05 November 2008

Corollary

More reminders that with the human heart, when one bitterness or fear or anxiety leaves, another one (or two or seven) will simply come and fill in the vacuum. One idol for another, unless it experiences what 19th-century Scottish theologian Thomas Chalmers called "The Expulsive Power of a New Affection"--something else greater and more true and more beautiful for a changed heart to seize upon and be captivated by. Some excerpts from Chalmers' text:

There is not one of these transformations in which the heart is left without an object. Its desire for one particular object may be conquered; but as to its desire for having some one object or other, this is unconquerable. Its adhesion to that on which it has fastened the preference of its regards cannot willingly be overcome by the rending away of a simple separation. It can be done only by the application of something else, to which it may feel the adhesion of a still stronger and more powerful preference. Such is the grasping tendency of the human heart, that it must have a something to lay hold of--and which, if wrested away without the substitution of another something in its place, would leave a void and a vacancy as painful to the mind as hunger is to the natural system. It may be dispossessed of one object, or of any, but it cannot be desolated of all. The heart must have something to cling to--and never, by its own voluntary consent, will it so denude itself of its attachments that there shall not be one remaining object that can draw or solicit it.

In a word, if the way to disengage the heart from the positive love of one great and ascendant object is to fasten it in positive love to another, then it is not by exposing the worthlessness of the former, but by addressing to the mental eye the worth and excellence of the latter, that all old things are to be done away and all things are to become new.

The love of God and the love of the world, are two affections, not merely in a state of rivalship, but in a state of enmity--and that so irreconcilable that they cannot dwell together in the same bosom.
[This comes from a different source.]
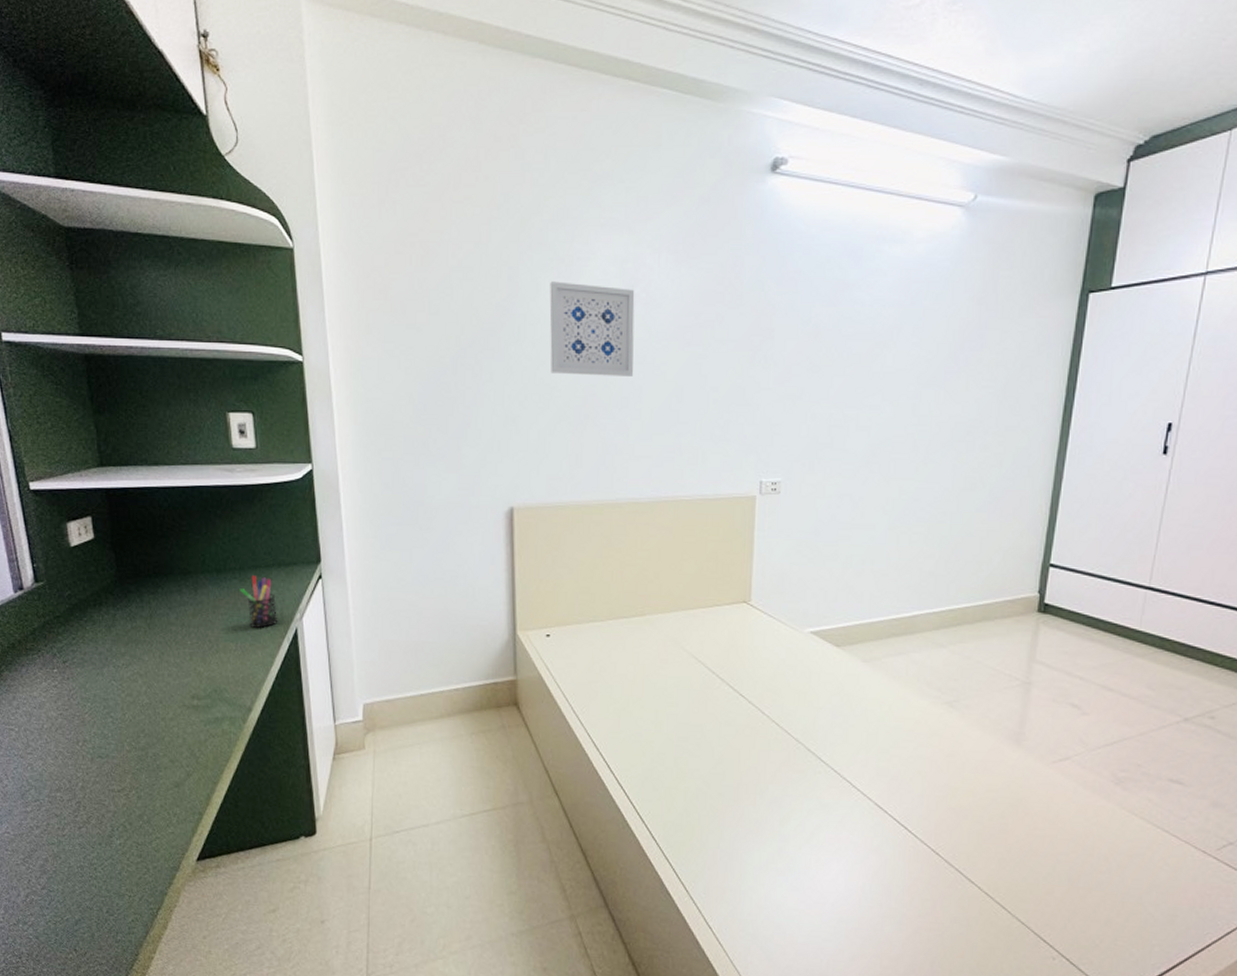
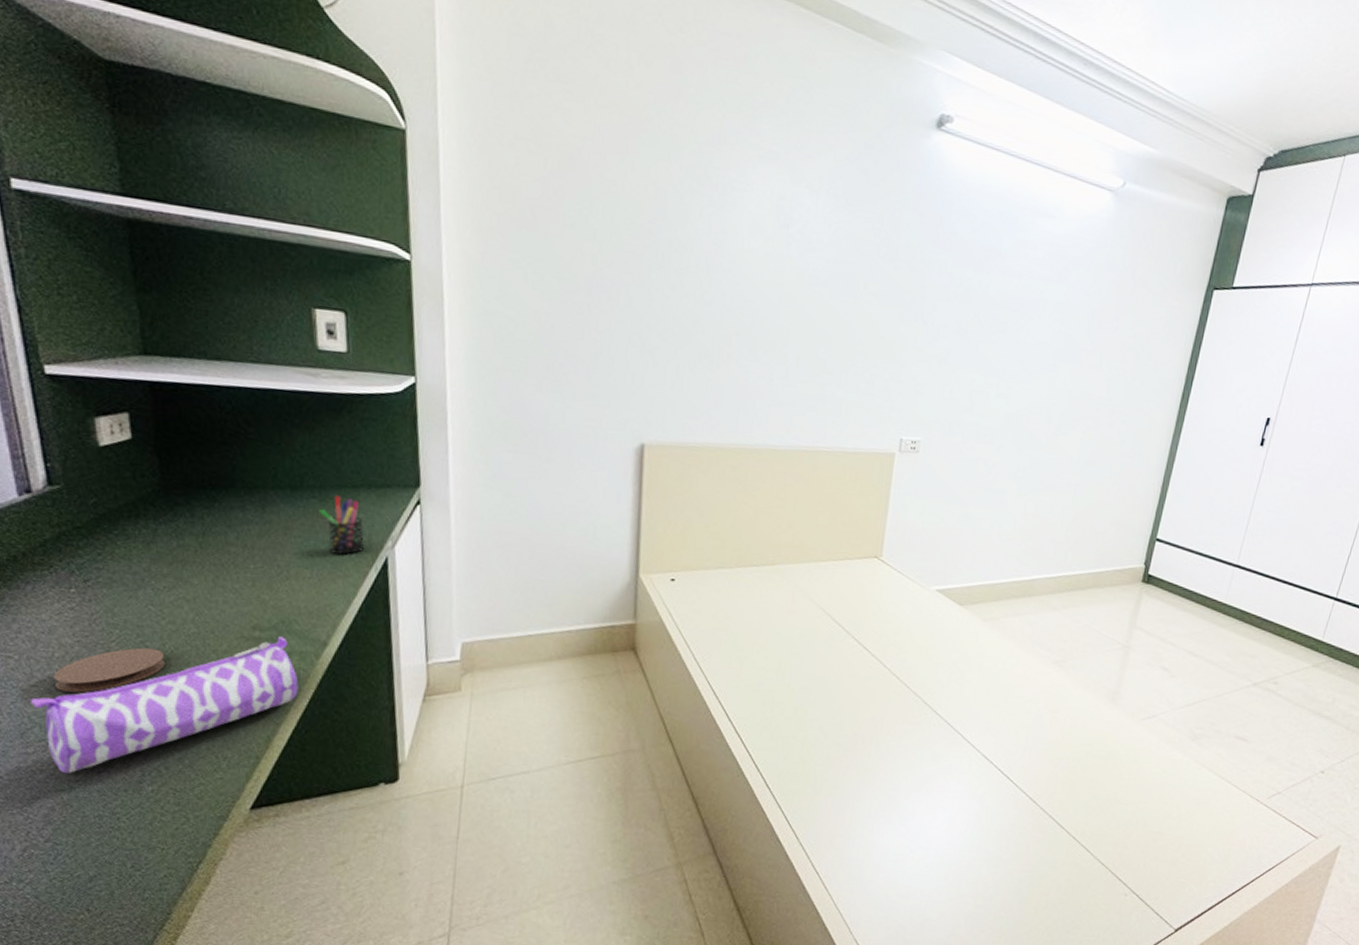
pencil case: none [27,704,230,829] -> present [29,636,299,773]
coaster: none [44,718,127,759] -> present [54,647,166,693]
wall art: present [549,281,635,376] -> none [694,208,790,319]

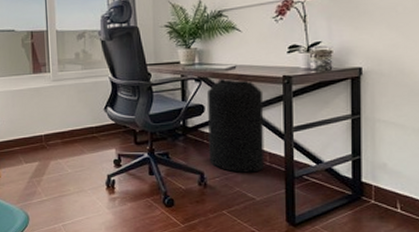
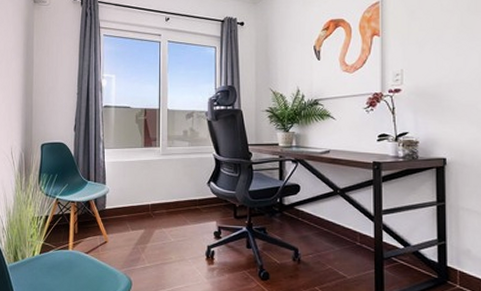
trash can: present [208,78,265,173] -> none [303,161,355,252]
We have already affirmed how impossible it were for the heart, by any innate elasticity of its own, to cast the world away from it and thus reduce itself to a wilderness. The heart is not so constituted; and the only way to dispossess it of an old affection is by the expulsive power of a new one.

Also, my friend Beth reminds me where my center is and where power and love truly reside.

03 November 2008

Stumbling & Fumbling

"As long as your cry for relief is louder than your cry for a changed heart, you'll never mature as a man." (Dr. Dan Allender)


That was one of the "Reflection and Preparation" quotes on the first page of the church bulletin yesterday. How true. I've cried for relief far more often this year than I've prayed for a changed heart. The bad news of my life speaks more loudly, eloquently, and persistently to me than the Good News does beautifully or consistently. It would be nice to have a more than just a couple days in a row of simply resting in the joy of Christ before the next round of whatever it may be.

I need the discipline of looking to Jesus at every moment and reminding myself of God's true character, of perpetual repentance and dying to self over and over again, stripping off my self-right and my porcupine hard-heartedness, my idolatry of false saviors.

Towards the end of his sermon yesterday, our pastor reminded us that a phoenix rises from the ashes--not from a burned out stump or a partial loss, but from total ashes. We don't just need something to cover up the blackened spots or to build up from the hollowed out shell. We need a brand new thing.

It's getting dark even earlier now after daylight savings time ended this past weekend, and there'll be shorter and shorter days for another month and a half before things start slowly going the other direction. Heading into winter now, as much as I might want immediate changes in my external circumstances--something that I've thought about for a couple months now in terms of moving to a new city, something which may happen in a year or never--what I need right now regardless is a changed heart. From a heavy heart to one that believes in the abiding reality of joy. That promise of being in Christ and being a new creation. I am tired of me, and I am crying for a changed heart.